Jeder, der ein offenes Auge gehabt hätte, hätte erkannt, dass sie dringend Hilfe benötigte und die dafür passenden Schritte eingeleitet. Von Verantwortung und Menschlichkeit zu ihren “Ruhmzeiten” keine Spur mehr. Klar obliegt es ihr allein, zu entscheiden, ob sie einen Entzug macht oder nicht, dennoch hätten fremde Kräfte auf sie einwirken müssen, weil man unter bestimmten Voraussetzungen eben nicht mehr klug entscheiden kann.
Für mich auf jeden Fall ein ganz großartiges Werk, dass das viel zu kurze Leben eines Künstlers beleuchtet und durch die tiefen, intimen Einblicke in die Gefühlswelt dieser Frau mal die andere Seite des Ruhms aufzeigt, der die Menschen im Grunde genommen nur kaputt macht. Und den Fall eines Menschen zu zeigen, ohne ihn dafür zu kritisieren oder vorzuführen, ist für mich ganz ganz großes Kino.
 

.kinoticket-Empfehlung: Nutzt die Chance und schaut es euch im erlesenen Kreis von Musikliebhabern im Kino an. Nirgends wirkt ihre Musik so, wie an einem Ort, wo man sich die Zeit und Muße nimmt, sie so zu zeigen, wie sie wirklich war.
Eine Dokumentation, die nicht entschuldigt, nicht beschönigt, nicht verbiegt, sondern eine Künstlerin so zeigt, wie sie war – mit allen Höhen und Tiefen – und mit dazu beiträgt, dass man das “Hinter den Kulissen” ihres Lebens um ein vielfaches besser versteht.
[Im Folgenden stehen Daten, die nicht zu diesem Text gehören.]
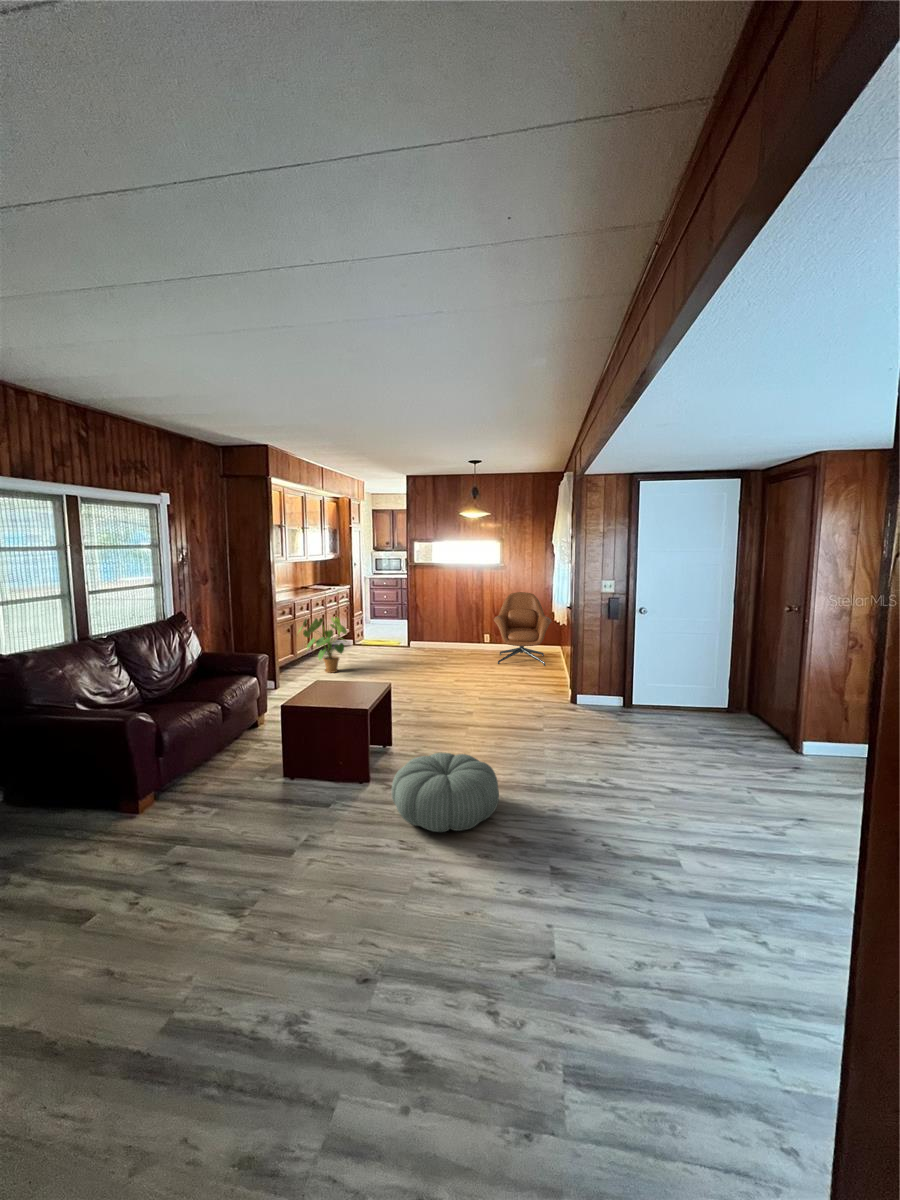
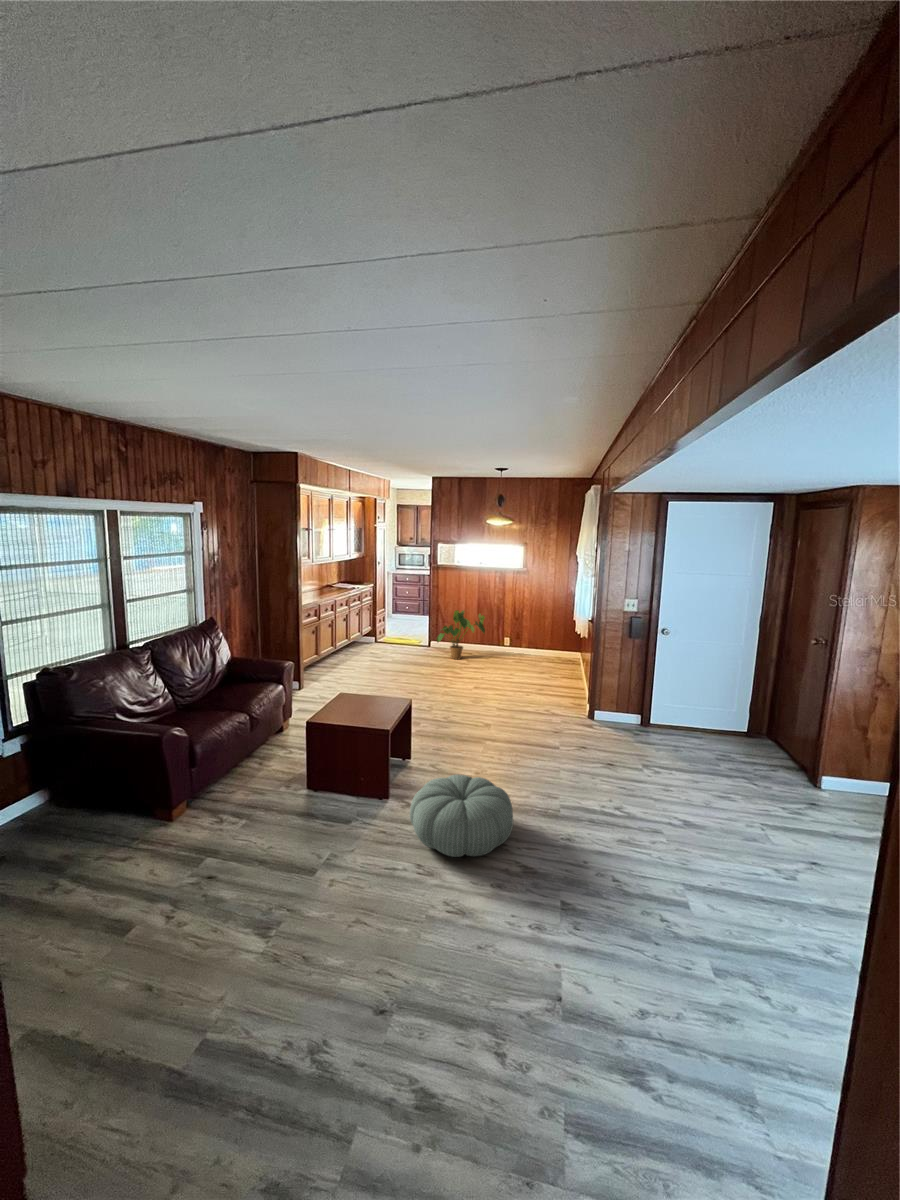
armchair: present [494,592,552,666] -> none [514,599,571,674]
house plant: present [299,617,347,673] -> present [437,610,485,659]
Großartiges Gefühlskino mit intensiver Hingabe zu Musik, Eleganz und dem steilen Weg in die psychische Zerstörung herbeigeführt durch Geldgier, Raffsucht, Alkohol und Drogen.

 
Nachspann
Anfangs noch mit Videomaterial, später nur noch Tonmaterial, das den ganzen Film über sowieso herausragend ist.